About the pipa

The pipa is a plucking instrument for which music had been written already in ancient times. The earliest evidence of pipa music comes from a manuscript from the Dunhuang caves in west China, written in the Tang Dynasty (618- 907) for pipa solo. Its pear-shaped body is carved from one piece of hardwood and covered with a flat soundboard. The four steel strings (at old time was silk or guts) are tuned A-d-e-a; the tone range spans from A to e3. It is held on the lap vertically, the fingers of the left hand press the strings onto one or more of the 30 frets. The fingers of the right hand pluck the strings with the aid of plastic plectrums which are shaped like a fingernail and taped onto the five fingers. Their movements basically are from inside towards outside. They produce the sounds together with the very rich techniques of the left hand; it could produce a wide range of varied sounds. It is one of the most representative instruments of Chinese music.
 
In ancient music we don’t find the composer’s name, as the individual had no value in the feudalist society. How we know how music was played is from poems. Bai Juyi, a great poet in Tang Dynasty, it was from 618- 907, left us a fantastic poem .  He composed it after he had listened to a pipa recital.
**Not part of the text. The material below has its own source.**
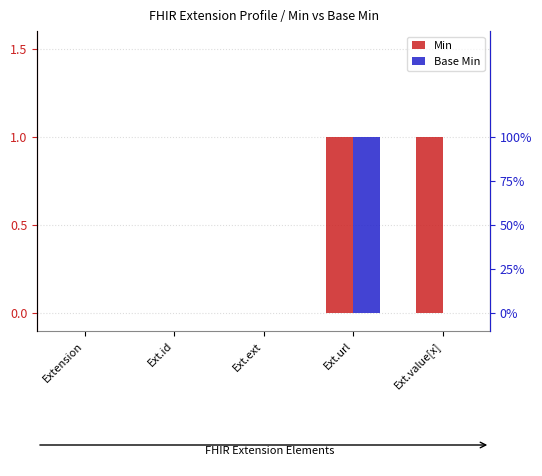

Is the value of Min at Ext.id greater than the value of Base Min at Ext.ext?

No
It is considered the most important historical description of early pipa music. In this poem, there are two lines describing the sounds of the pipa being like: ‘big and small pearls dropping into a jade plate’. In 1983, Yang Jing composed a piece called  ‘Nine Jade Chains’ ‘Jiu-Lian-Yu’ imagining the pearls falling into the jade plate. This piece has won the composition competition of New Music at that time. Since last 25 years we started to see pipa solo concerts, or with symphony and chamber orchestras and various ensembles also with Jazz and improvisations around the world.